The Health Care Complaints Commission is an independent body that deals with complaints about health service providers in NSW. It receives complaints about individual health practitioners, such as medical practitioners, nurses and dentists, massage therapists or counsellors; as well as complaints about health organisations, such as hospitals, medical centres or practices.
The powers of the Commission are set out in the Health Care Complaints Act. The Commission acts impartially and fairly towards all parties involved in a complaint.
Complaints about health service providers are best made as soon as possible after the event. If an incident happened more than five years ago, the Commision usually does not deal with it.
- The person making the complaint must act in good faith when making a complaint and is exempt from defamation claims when doing so.
- It is an offence for any person to provide false or misleading information to the Commission.
- It is also an offence for any person trying to harass or intimidate a person making a complaint or a person who assists the Commission in dealing with a complaint.
What happens during the assessment?
Every written complaint must be assessed. The aim of the assessment is to decide how to best address the issues raised in the complaint.
The Commission has 60 days to assess a complaint. In complex cases, it may take longer.
Some complainants call about it taking longer. It is important to note that the 60 days do not include the time taken to consult with the relevant professional council.
If the complaint includes enough information, the Commission may assess it without making any further inquiries. In other cases, the Commission will provide a copy of the complaint to the health service provider and ask for their response. Health service providers are free to seek support in responding to the complaint from their professional association, medical indemnity insurer or employer. The Commission can also request the medical records or other relevant information and may seek expert advice.
The Commission cannot:
- force a health service provider to provide a specific service
- award damages or compensation
- order a refund
- force a provider to apologise.
Once sufficient information is available, an assessment committee - consisting of the Commissioner, the Director of Assessments and Resolution, and relevant staff - decide about the most appropriate way to deal with the complaint. The Commission has several options, including to:
- investigate, if it raises serious issues of public health or safety, or could lead to disciplinary action against a practitioner
- refer it to the relevant health professional Council/National Board to take appropriate action
- refer it to another appropriate body
- refer it to the Commission’s Resolution Service
- refer it back to the public health organisation complained about for local resolution
- take no further action.
Consultation with health professional Councils
If the complaint is about a registered health practitioner, such as a doctor, nurse or dentist, the Commission must consult with the relevant professional Council.
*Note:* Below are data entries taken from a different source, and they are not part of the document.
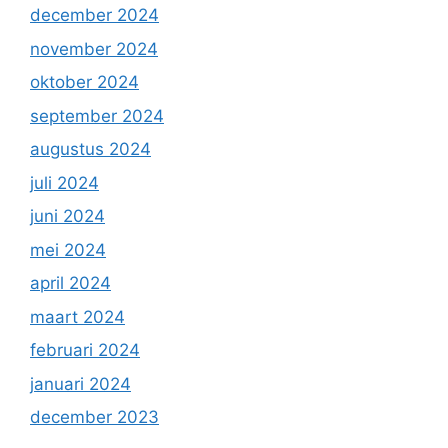
december 2024
november 2024
oktober 2024
september 2024
augustus 2024
juli 2024
juni 2024
mei 2024
april 2024
maart 2024
februari 2024
januari 2024
december 2023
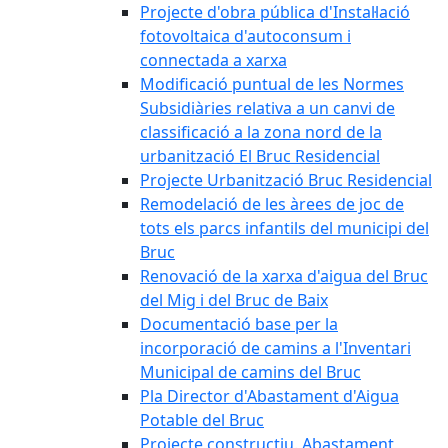
Projecte d'obra pública d'Instal·lació
fotovoltaica d'autoconsum i
connectada a xarxa
Modificació puntual de les Normes
Subsidiàries relativa a un canvi de
classificació a la zona nord de la
urbanització El Bruc Residencial
Projecte Urbanització Bruc Residencial
Remodelació de les àrees de joc de
tots els parcs infantils del municipi del
Bruc
Renovació de la xarxa d'aigua del Bruc
del Mig i del Bruc de Baix
Documentació base per la
incorporació de camins a l'Inventari
Municipal de camins del Bruc
Pla Director d'Abastament d'Aigua
Potable del Bruc
Projecte constructiu. Abastament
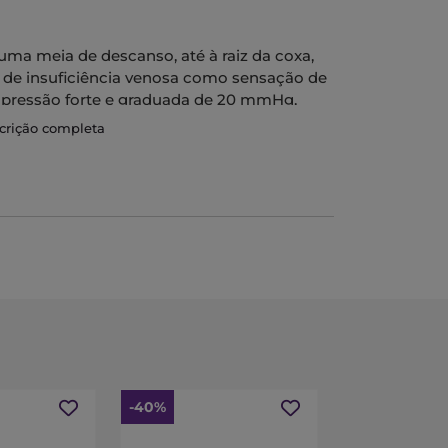
ma meia de descanso, até à raiz da coxa,
 de insuficiência venosa como sensação de
pressão forte e graduada de 20 mmHg,
se ajusta à curvatura da perna, em malha
scrição completa
 renda, são extremamente confortáveis e
-40%
-50%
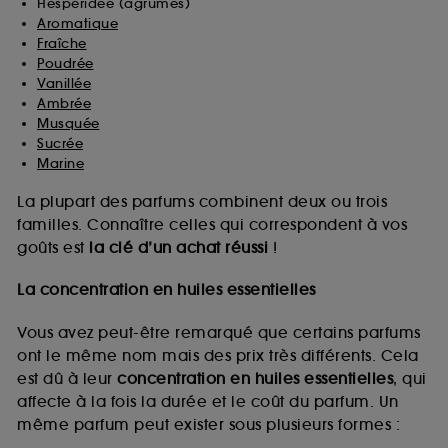
Hespéridée (agrumes)
Aromatique
Fraîche
Poudrée
Vanillée
Ambrée
Musquée
Sucrée
Marine
La plupart des parfums combinent deux ou trois
familles. Connaître celles qui correspondent à vos
goûts est
la clé d’un achat réussi
!
La concentration en huiles essentielles
Vous avez peut-être remarqué que certains parfums
ont le même nom mais des prix très différents. Cela
est dû à leur
concentration en huiles essentielles
, qui
affecte à la fois la durée et le coût du parfum. Un
même parfum peut exister sous plusieurs formes :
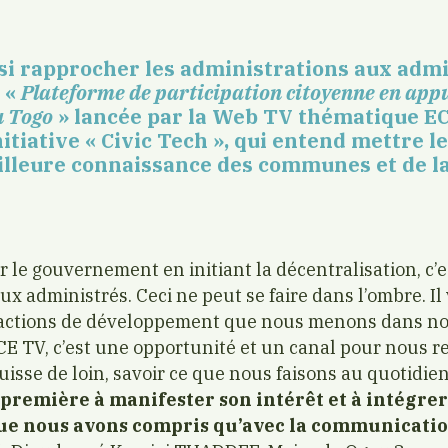
si rapprocher les administrations aux admin
a «
Plateforme de participation citoyenne en appu
u Togo
» lancée par la Web TV thématique 
itiative « Civic Tech », qui entend mettre 
illeure connaissance des communes et de l
r le gouvernement en initiant la décentralisation, c’
ux administrés. Ceci ne peut se faire dans l’ombre. Il 
es actions de développement que nous menons dans n
 TV, c’est une opportunité et un canal pour nous r
uisse de loin, savoir ce que nous faisons au quotidie
a première à manifester son intérêt et à intégrer
que nous avons compris qu’avec la communicatio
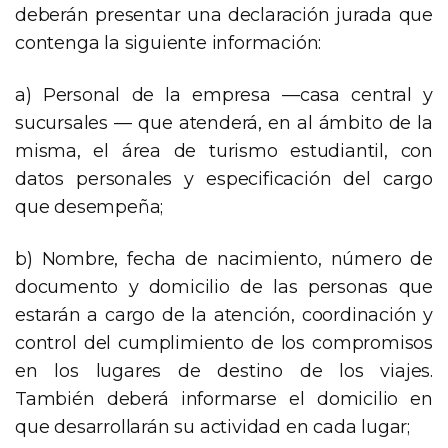
deberán presentar una declaración jurada que
contenga la siguiente información:
a) Personal de la empresa —casa central y
sucursales — que atenderá, en al ámbito de la
misma, el área de turismo estudiantil, con
datos personales y especificación del cargo
que desempeña;
b) Nombre, fecha de nacimiento, número de
documento y domicilio de las personas que
estarán a cargo de la atención, coordinación y
control del cumplimiento de los compromisos
en los lugares de destino de los viajes.
También deberá informarse el domicilio en
que desarrollarán su actividad en cada lugar;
Notification of the outcome
The Commission writes to all parties within 14 days advising them of the final assessment decision. In its letter, the Commission gives reasons for the assessment decision.
Taking no further action on a complaint
The Commission may decide to take no further action, because the complaint:
- does not raise issues that require investigation and there is no prospect of resolution
- does not relate to, or is likely to affect, the clinical management or care provided to a patient
- is more than five years old and there is no sufficient reason for the delay in lodging it
- is trivial, frivolous, vexatious or not made in good faith
- there are more appropriate avenues to pursue the complaint.
The Commission may also decide to take no further action when the person making the complaint has not provided additional information requested by the Commission within the specified time.
Review of assessment decisions
Once advised of the Commission’s decision, the person who made the complaint has the right to request a review of the assessment decision. Such request should be made within 28 days of the decision letter being received and should include any new information to be considered.